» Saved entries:
☆ ☆ ☆

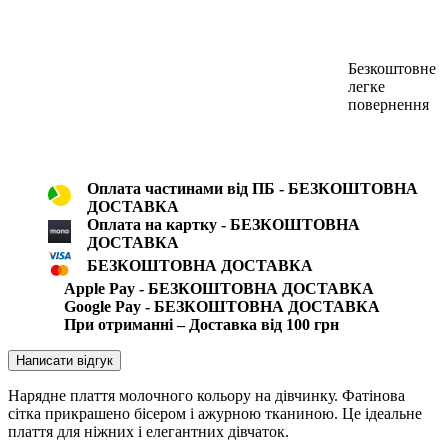
Безкоштовне
легке
повернення
Оплата частинами від ПБ - БЕЗКОШТОВНА
ДОСТАВКА
Оплата на картку - БЕЗКОШТОВНА
ДОСТАВКА
БЕЗКОШТОВНА ДОСТАВКА
Apple Pay - БЕЗКОШТОВНА ДОСТАВКА
Google Pay - БЕЗКОШТОВНА ДОСТАВКА
При отриманні – Доставка від 100 грн
Написати відгук
Нарядне плаття молочного кольору на дівчинку. Фатінова
сітка прикрашено бісером і ажурною тканиною. Це ідеальне
плаття для ніжних і елегантних дівчаток.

☆ ☆ ☆

Edit the lines above so that "Написати відгук" becomes "Залишити відгук" and nothing else changes. Leave the pictures out.

» Solution for this task:
Безкоштовне
легке
повернення
Оплата частинами від ПБ - БЕЗКОШТОВНА
ДОСТАВКА
Оплата на картку - БЕЗКОШТОВНА
ДОСТАВКА
БЕЗКОШТОВНА ДОСТАВКА
Apple Pay - БЕЗКОШТОВНА ДОСТАВКА
Google Pay - БЕЗКОШТОВНА ДОСТАВКА
При отриманні – Доставка від 100 грн
Залишити відгук
Нарядне плаття молочного кольору на дівчинку. Фатінова
сітка прикрашено бісером і ажурною тканиною. Це ідеальне
плаття для ніжних і елегантних дівчаток.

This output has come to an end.